■ **What is being asked**: These records need to be repeated exactly, every one of them.

■ **Source records**:
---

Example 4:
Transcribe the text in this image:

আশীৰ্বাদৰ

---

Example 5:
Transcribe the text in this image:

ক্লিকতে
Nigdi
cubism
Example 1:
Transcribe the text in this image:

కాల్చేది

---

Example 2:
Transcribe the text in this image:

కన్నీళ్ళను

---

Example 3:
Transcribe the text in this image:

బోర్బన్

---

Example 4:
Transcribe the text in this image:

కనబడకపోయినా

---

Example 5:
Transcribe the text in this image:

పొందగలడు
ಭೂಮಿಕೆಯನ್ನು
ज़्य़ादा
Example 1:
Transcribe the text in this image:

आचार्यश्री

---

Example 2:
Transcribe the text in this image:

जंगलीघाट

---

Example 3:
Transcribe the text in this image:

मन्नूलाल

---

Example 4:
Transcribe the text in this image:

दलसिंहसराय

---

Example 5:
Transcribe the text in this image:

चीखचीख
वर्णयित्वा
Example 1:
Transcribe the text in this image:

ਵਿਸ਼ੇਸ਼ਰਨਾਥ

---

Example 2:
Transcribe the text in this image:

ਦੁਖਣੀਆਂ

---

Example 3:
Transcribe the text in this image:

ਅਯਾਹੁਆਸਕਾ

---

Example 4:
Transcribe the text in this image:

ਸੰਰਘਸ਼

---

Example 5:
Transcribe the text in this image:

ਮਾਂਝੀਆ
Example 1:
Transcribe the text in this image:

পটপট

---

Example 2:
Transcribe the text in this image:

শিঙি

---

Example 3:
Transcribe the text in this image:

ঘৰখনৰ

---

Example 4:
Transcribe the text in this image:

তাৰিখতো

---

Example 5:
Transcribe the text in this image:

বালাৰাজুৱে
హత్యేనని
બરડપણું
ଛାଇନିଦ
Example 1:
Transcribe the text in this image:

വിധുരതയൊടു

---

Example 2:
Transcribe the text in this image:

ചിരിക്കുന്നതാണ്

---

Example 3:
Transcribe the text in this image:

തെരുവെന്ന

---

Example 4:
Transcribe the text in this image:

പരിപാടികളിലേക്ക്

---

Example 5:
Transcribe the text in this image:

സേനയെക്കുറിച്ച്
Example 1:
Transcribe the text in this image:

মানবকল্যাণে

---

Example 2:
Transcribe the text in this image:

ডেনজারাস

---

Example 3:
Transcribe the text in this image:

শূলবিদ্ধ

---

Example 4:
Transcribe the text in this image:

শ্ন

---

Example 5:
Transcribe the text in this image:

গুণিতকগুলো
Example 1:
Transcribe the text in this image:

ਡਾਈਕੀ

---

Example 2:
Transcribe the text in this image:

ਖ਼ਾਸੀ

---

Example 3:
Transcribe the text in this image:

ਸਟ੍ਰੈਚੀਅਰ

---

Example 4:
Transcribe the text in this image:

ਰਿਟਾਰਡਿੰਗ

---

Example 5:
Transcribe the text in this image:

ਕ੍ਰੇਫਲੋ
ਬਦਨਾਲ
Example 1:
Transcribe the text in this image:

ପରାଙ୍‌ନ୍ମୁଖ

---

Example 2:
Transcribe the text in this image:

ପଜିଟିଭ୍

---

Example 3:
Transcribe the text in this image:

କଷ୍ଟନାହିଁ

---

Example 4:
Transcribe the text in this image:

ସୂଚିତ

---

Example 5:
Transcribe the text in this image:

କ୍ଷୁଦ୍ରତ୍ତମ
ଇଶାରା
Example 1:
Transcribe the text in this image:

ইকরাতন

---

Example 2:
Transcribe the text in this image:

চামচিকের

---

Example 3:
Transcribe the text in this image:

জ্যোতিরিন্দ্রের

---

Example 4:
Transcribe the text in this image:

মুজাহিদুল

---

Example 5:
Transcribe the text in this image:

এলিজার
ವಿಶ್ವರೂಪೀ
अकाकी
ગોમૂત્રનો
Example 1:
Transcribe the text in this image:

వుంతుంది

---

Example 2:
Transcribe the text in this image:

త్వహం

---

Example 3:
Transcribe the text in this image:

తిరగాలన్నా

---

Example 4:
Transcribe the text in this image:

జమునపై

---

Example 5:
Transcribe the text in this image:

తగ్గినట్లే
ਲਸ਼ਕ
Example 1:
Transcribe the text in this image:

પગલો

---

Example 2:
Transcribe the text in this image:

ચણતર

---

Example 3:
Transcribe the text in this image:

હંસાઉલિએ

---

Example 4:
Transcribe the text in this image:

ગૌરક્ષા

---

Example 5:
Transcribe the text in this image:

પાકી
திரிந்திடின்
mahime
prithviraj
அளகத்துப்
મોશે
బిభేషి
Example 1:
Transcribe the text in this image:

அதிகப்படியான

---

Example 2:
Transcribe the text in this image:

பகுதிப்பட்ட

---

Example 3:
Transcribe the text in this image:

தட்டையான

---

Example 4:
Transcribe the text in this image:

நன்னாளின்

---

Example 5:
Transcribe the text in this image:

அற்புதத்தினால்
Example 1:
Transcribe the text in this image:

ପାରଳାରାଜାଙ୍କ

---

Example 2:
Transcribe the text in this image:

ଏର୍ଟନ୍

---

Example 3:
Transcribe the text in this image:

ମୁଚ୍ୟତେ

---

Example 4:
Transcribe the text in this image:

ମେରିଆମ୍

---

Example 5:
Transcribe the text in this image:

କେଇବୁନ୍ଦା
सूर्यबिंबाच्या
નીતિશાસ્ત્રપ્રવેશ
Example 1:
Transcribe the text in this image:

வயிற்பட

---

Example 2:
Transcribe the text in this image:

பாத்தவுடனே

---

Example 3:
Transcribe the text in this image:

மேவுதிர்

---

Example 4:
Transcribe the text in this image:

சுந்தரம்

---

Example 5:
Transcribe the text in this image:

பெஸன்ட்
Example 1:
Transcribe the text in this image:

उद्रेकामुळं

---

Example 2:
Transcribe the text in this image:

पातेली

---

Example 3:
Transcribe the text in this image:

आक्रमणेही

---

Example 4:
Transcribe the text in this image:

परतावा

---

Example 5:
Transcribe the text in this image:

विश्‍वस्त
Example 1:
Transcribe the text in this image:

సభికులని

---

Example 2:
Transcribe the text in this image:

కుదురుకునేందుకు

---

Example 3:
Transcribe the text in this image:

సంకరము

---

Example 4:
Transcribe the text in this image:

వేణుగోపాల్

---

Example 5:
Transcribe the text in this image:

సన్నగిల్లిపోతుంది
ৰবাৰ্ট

■ **Exercise response**:
---

Example 4:
Transcribe the text in this image:

আশীৰ্বাদৰ

---

Example 5:
Transcribe the text in this image:

ক্লিকতে
Nigdi
cubism
Example 1:
Transcribe the text in this image:

కాల్చేది

---

Example 2:
Transcribe the text in this image:

కన్నీళ్ళను

---

Example 3:
Transcribe the text in this image:

బోర్బన్

---

Example 4:
Transcribe the text in this image:

కనబడకపోయినా

---

Example 5:
Transcribe the text in this image:

పొందగలడు
ಭೂಮಿಕೆಯನ್ನು
ज़्य़ादा
Example 1:
Transcribe the text in this image:

आचार्यश्री

---

Example 2:
Transcribe the text in this image:

जंगलीघाट

---

Example 3:
Transcribe the text in this image:

मन्नूलाल

---

Example 4:
Transcribe the text in this image:

दलसिंहसराय

---

Example 5:
Transcribe the text in this image:

चीखचीख
वर्णयित्वा
Example 1:
Transcribe the text in this image:

ਵਿਸ਼ੇਸ਼ਰਨਾਥ

---

Example 2:
Transcribe the text in this image:

ਦੁਖਣੀਆਂ

---

Example 3:
Transcribe the text in this image:

ਅਯਾਹੁਆਸਕਾ

---

Example 4:
Transcribe the text in this image:

ਸੰਰਘਸ਼

---

Example 5:
Transcribe the text in this image:

ਮਾਂਝੀਆ
Example 1:
Transcribe the text in this image:

পটপট

---

Example 2:
Transcribe the text in this image:

শিঙি

---

Example 3:
Transcribe the text in this image:

ঘৰখনৰ

---

Example 4:
Transcribe the text in this image:

তাৰিখতো

---

Example 5:
Transcribe the text in this image:

বালাৰাজুৱে
హత్యేనని
બરડપણું
ଛାଇନିଦ
Example 1:
Transcribe the text in this image:

വിധുരതയൊടു

---

Example 2:
Transcribe the text in this image:

ചിരിക്കുന്നതാണ്

---

Example 3:
Transcribe the text in this image:

തെരുവെന്ന

---

Example 4:
Transcribe the text in this image:

പരിപാടികളിലേക്ക്

---

Example 5:
Transcribe the text in this image:

സേനയെക്കുറിച്ച്
Example 1:
Transcribe the text in this image:

মানবকল্যাণে

---

Example 2:
Transcribe the text in this image:

ডেনজারাস

---

Example 3:
Transcribe the text in this image:

শূলবিদ্ধ

---

Example 4:
Transcribe the text in this image:

শ্ন

---

Example 5:
Transcribe the text in this image:

গুণিতকগুলো
Example 1:
Transcribe the text in this image:

ਡਾਈਕੀ

---

Example 2:
Transcribe the text in this image:

ਖ਼ਾਸੀ

---

Example 3:
Transcribe the text in this image:

ਸਟ੍ਰੈਚੀਅਰ

---

Example 4:
Transcribe the text in this image:

ਰਿਟਾਰਡਿੰਗ

---

Example 5:
Transcribe the text in this image:

ਕ੍ਰੇਫਲੋ
ਬਦਨਾਲ
Example 1:
Transcribe the text in this image:

ପରାଙ୍‌ନ୍ମୁଖ

---

Example 2:
Transcribe the text in this image:

ପଜିଟିଭ୍

---

Example 3:
Transcribe the text in this image:

କଷ୍ଟନାହିଁ

---

Example 4:
Transcribe the text in this image:

ସୂଚିତ

---

Example 5:
Transcribe the text in this image:

କ୍ଷୁଦ୍ରତ୍ତମ
ଇଶାରା
Example 1:
Transcribe the text in this image:

ইকরাতন

---

Example 2:
Transcribe the text in this image:

চামচিকের

---

Example 3:
Transcribe the text in this image:

জ্যোতিরিন্দ্রের

---

Example 4:
Transcribe the text in this image:

মুজাহিদুল

---

Example 5:
Transcribe the text in this image:

এলিজার
ವಿಶ್ವರೂಪೀ
अकाकी
ગોમૂત્રનો
Example 1:
Transcribe the text in this image:

వుంతుంది

---

Example 2:
Transcribe the text in this image:

త్వహం

---

Example 3:
Transcribe the text in this image:

తిరగాలన్నా

---

Example 4:
Transcribe the text in this image:

జమునపై

---

Example 5:
Transcribe the text in this image:

తగ్గినట్లే
ਲਸ਼ਕ
Example 1:
Transcribe the text in this image:

પગલો

---

Example 2:
Transcribe the text in this image:

ચણતર

---

Example 3:
Transcribe the text in this image:

હંસાઉલિએ

---

Example 4:
Transcribe the text in this image:

ગૌરક્ષા

---

Example 5:
Transcribe the text in this image:

પાકી
திரிந்திடின்
mahime
prithviraj
அளகத்துப்
મોશે
బిభేషి
Example 1:
Transcribe the text in this image:

அதிகப்படியான

---

Example 2:
Transcribe the text in this image:

பகுதிப்பட்ட

---

Example 3:
Transcribe the text in this image:

தட்டையான

---

Example 4:
Transcribe the text in this image:

நன்னாளின்

---

Example 5:
Transcribe the text in this image:

அற்புதத்தினால்
Example 1:
Transcribe the text in this image:

ପାରଳାରାଜାଙ୍କ

---

Example 2:
Transcribe the text in this image:

ଏର୍ଟନ୍

---

Example 3:
Transcribe the text in this image:

ମୁଚ୍ୟତେ

---

Example 4:
Transcribe the text in this image:

ମେରିଆମ୍

---

Example 5:
Transcribe the text in this image:

କେଇବୁନ୍ଦା
सूर्यबिंबाच्या
નીતિશાસ્ત્રપ્રવેશ
Example 1:
Transcribe the text in this image:

வயிற்பட

---

Example 2:
Transcribe the text in this image:

பாத்தவுடனே

---

Example 3:
Transcribe the text in this image:

மேவுதிர்

---

Example 4:
Transcribe the text in this image:

சுந்தரம்

---

Example 5:
Transcribe the text in this image:

பெஸன்ட்
Example 1:
Transcribe the text in this image:

उद्रेकामुळं

---

Example 2:
Transcribe the text in this image:

पातेली

---

Example 3:
Transcribe the text in this image:

आक्रमणेही

---

Example 4:
Transcribe the text in this image:

परतावा

---

Example 5:
Transcribe the text in this image:

विश्‍वस्त
Example 1:
Transcribe the text in this image:

సభికులని

---

Example 2:
Transcribe the text in this image:

కుదురుకునేందుకు

---

Example 3:
Transcribe the text in this image:

సంకరము

---

Example 4:
Transcribe the text in this image:

వేణుగోపాల్

---

Example 5:
Transcribe the text in this image:

సన్నగిల్లిపోతుంది
ৰবাৰ্ট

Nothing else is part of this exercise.